Switching of large machinery could cause fluctuation of the voltage as well as the frequency. Unusually high and prolonged demands may lead to overloaded equipment, which may cause tripping of protective devices to prevent further damage to the equipment.
Finally, the power system must be operated such that the overall costs of producing electricity, including all attendant losses in the generation and delivery systems, are minimized. The most economical conditions derive not only from proper operating procedures but also from efficient system planning and design.
Electrical loads are commonly grouped into four categories: residential, commercial, industrial, and other.
These are sometimes subdivided into subgroups depending on their usage levels, for example, residential A, B, or C.
The residential loads are private homes and apartments. They include lighting, cooking, comfort heating and cooling, refrigerators, water heaters, washers and dryers, and many more different appliances.

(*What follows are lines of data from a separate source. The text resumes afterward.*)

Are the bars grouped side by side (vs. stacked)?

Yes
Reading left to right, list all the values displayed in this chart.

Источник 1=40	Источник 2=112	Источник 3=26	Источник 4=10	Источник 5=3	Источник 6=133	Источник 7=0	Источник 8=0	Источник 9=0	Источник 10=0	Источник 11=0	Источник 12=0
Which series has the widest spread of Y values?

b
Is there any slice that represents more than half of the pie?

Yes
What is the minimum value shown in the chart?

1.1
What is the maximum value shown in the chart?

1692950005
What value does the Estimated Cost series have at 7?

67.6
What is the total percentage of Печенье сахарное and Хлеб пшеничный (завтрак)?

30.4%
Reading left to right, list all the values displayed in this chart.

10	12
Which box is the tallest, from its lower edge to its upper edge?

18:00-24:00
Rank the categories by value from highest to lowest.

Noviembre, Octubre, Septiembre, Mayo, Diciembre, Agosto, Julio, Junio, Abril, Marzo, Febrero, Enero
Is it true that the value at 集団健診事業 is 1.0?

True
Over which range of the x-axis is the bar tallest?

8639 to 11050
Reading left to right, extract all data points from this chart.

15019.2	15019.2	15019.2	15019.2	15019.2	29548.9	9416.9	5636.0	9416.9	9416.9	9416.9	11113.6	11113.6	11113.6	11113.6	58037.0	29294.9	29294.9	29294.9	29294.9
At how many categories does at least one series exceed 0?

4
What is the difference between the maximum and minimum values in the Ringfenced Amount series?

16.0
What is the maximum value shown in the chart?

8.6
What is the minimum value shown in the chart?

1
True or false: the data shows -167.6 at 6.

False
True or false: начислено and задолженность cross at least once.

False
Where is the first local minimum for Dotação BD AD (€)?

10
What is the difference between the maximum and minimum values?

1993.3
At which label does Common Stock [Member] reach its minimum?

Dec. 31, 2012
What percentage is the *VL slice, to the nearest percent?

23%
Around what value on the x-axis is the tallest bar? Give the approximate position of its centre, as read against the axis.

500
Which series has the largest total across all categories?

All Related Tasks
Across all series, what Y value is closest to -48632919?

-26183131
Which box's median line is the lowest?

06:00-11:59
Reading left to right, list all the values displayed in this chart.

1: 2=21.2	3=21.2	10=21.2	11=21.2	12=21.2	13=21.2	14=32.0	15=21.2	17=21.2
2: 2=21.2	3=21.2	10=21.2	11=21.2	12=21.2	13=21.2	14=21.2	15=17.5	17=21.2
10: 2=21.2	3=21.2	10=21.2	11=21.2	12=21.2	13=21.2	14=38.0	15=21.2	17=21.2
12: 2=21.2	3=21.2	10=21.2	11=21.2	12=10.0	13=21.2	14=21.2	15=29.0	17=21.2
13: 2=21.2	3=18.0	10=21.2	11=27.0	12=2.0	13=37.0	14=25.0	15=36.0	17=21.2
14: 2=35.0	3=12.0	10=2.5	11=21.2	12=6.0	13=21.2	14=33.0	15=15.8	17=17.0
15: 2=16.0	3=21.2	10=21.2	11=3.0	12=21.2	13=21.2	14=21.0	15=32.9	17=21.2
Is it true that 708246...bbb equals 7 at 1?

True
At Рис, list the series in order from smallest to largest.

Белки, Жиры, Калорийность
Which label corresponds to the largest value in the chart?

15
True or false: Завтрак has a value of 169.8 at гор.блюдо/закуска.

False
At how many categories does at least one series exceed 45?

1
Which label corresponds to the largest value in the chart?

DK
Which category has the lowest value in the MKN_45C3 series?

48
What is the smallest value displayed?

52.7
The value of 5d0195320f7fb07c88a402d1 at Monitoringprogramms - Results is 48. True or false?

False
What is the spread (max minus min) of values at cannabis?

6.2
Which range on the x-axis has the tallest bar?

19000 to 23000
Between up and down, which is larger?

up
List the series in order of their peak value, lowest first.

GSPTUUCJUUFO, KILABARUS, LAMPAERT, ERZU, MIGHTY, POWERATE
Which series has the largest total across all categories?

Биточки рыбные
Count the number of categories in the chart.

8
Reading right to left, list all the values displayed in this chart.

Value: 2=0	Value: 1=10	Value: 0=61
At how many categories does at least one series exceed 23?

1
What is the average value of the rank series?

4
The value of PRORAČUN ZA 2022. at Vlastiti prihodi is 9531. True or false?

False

Commercial loads include office buildings, department stores, grocery stores, and shops.
Industrial loads consist of factories, manufacturing plants, steel, lumber, paper, mining, textile, and other industrial factories.
In both commercial and industrial groups, loads include lighting, comfort heating and cooling, and various types of office equipment. In addition, industrial loads contain various types and sizes of motors, fans, presses, furnaces, and so on.
Electrical load refers to the amount of electrical energy or electrical power consumed by a particular device or by a whole community.
It is also referred to as electrical demand. At the individual consumer level, the electrical demand is quite unpredictable. However, as the demands of the various users are accumulated and added at a feeder or a substation, they begin to exhibit a definite pattern.
Load Curve
A typical plot of the electrical load is shown in Fig. 3, and it is referred to as a load curve. The period of interest is normally 1 day; thus, it is called a daily load curve. The daily load curve shows the kilowatt demand from midnight to noon to midnight.
Figure 3. A typical load curve.
The daily load curves for Monday through Friday are similar in shape and maximum values. Weekend load curves are generally different, particularly for industrial and commercial customers, because of the shutdown of operations on Saturdays and Sundays.
Load curves may be constructed for feeders, substations, generating plants, or for the whole system. Load curves are also drawn for different periods or seasons of the year. Thus, the system peak load for summer or winter may be read as the highest ordinate from the corresponding load curve.
Load Duration Curve
The daily load curves may be accumulated for a whole year and presented in another curve called the annual load duration curve (LDC). A typical load duration curve is shown in Fig. 4.
Figure 4. Load Duration Curve
The LDC shows the 8760 hourly loads during the whole year, although not in the order in which they occurred. Rather, the LDC shows the number of hours during which the load exceeded a certain kilowatt demand. If the area under the LDC curve is calculated and divided by the total number of hours, the average demand is determined.
Key Takeaways
This article provides a comprehensive overview of electrical power systems, covering generation, transmission, distribution, and load characteristics. It highlights the importance of reliability, safety, and efficiency in delivering electrical energy to consumers. By exploring the structure and operation of power systems, as well as the characteristics of electrical loads, this article offers valuable insights into the essential components and functioning of modern electrical grids.